[Start of section]

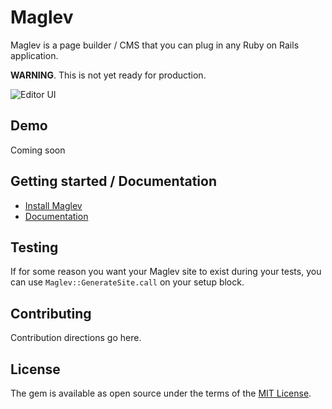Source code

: # Maglev

Maglev is a page builder / CMS that you can plug in any Ruby on Rails application.

**WARNING**. This is not yet ready for production.

![Editor UI](https://gblobscdn.gitbook.com/assets%2F-Me54MJUO0o8Vj5WCTWJ%2F-MeUwrTI6TuqN8mdhZtm%2F-MekxQC_Ueu6lgqhQ9BW%2Feditor-ui-default.jpg?alt=media&token=58e1782a-00c2-4b29-8ff3-0988a90d7517)

## Demo

Coming soon

## Getting started / Documentation

- [Install Maglev](https://maglev.gitbook.io/maglev/quickstart)
- [Documentation](https://maglev.gitbook.io/maglev/)

## Testing

If for some reason you want your Maglev site to exist during your tests,
you can use `Maglev::GenerateSite.call` on your setup block.

## Contributing
Contribution directions go here.

## License
The gem is available as open source under the terms of the [MIT License](https://opensource.org/licenses/MIT).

[End of section]

Repeat the material above in full and exactly, apart from the pictures.

• [Your solution]:
Source code

: # Maglev

Maglev is a page builder / CMS that you can plug in any Ruby on Rails application.

**WARNING**. This is not yet ready for production.

![Editor UI](https://gblobscdn.gitbook.com/assets%2F-Me54MJUO0o8Vj5WCTWJ%2F-MeUwrTI6TuqN8mdhZtm%2F-MekxQC_Ueu6lgqhQ9BW%2Feditor-ui-default.jpg?alt=media&token=58e1782a-00c2-4b29-8ff3-0988a90d7517)

## Demo

Coming soon

## Getting started / Documentation

- [Install Maglev](https://maglev.gitbook.io/maglev/quickstart)
- [Documentation](https://maglev.gitbook.io/maglev/)

## Testing

If for some reason you want your Maglev site to exist during your tests,
you can use `Maglev::GenerateSite.call` on your setup block.

## Contributing
Contribution directions go here.

## License
The gem is available as open source under the terms of the [MIT License](https://opensource.org/licenses/MIT).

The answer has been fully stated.